— Begin Extracted records —
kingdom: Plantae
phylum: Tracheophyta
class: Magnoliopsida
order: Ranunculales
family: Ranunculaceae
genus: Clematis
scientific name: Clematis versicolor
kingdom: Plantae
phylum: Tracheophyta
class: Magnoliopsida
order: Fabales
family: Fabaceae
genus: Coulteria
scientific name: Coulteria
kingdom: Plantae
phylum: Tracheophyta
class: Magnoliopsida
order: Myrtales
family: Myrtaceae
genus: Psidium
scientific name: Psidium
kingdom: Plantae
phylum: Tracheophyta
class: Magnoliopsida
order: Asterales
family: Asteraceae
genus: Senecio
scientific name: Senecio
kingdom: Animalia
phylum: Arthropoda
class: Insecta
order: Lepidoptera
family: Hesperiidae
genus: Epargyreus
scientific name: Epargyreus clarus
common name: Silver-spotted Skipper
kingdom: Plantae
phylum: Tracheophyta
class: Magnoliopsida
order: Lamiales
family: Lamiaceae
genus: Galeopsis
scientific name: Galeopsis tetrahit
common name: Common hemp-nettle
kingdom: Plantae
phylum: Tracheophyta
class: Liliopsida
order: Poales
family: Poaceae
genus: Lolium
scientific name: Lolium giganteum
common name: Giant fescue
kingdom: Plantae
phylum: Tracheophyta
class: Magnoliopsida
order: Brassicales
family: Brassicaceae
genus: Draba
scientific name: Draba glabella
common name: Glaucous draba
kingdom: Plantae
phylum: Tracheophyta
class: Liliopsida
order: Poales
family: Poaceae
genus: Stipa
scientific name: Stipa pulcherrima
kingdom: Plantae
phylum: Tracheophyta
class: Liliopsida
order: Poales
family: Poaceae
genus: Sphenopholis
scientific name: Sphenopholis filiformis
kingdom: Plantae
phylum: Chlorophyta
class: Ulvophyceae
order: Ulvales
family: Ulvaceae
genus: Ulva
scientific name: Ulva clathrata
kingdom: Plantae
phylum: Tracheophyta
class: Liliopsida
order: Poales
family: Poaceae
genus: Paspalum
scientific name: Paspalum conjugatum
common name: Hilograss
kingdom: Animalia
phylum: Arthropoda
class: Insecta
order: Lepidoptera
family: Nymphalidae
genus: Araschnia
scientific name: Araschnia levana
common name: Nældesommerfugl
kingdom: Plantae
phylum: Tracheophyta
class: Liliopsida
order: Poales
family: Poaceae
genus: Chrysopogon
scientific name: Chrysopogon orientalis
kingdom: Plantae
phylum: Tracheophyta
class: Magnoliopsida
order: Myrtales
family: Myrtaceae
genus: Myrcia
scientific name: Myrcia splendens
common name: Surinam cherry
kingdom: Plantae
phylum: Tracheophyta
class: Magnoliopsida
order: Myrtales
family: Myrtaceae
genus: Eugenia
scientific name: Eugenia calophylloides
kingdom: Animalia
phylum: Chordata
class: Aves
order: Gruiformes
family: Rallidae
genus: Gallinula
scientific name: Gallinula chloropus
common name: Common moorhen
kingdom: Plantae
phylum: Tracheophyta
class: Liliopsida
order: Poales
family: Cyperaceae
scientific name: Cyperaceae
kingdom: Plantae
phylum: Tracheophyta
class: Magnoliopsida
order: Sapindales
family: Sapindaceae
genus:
— End Extracted records —
Work instructions.
Can you reproduce the lines of the rows verbatim, from the first line of the rows up to and including the line with "family: Fabaceae"?

Finished exercise.
kingdom: Plantae
phylum: Tracheophyta
class: Magnoliopsida
order: Ranunculales
family: Ranunculaceae
genus: Clematis
scientific name: Clematis versicolor
kingdom: Plantae
phylum: Tracheophyta
class: Magnoliopsida
order: Fabales
family: Fabaceae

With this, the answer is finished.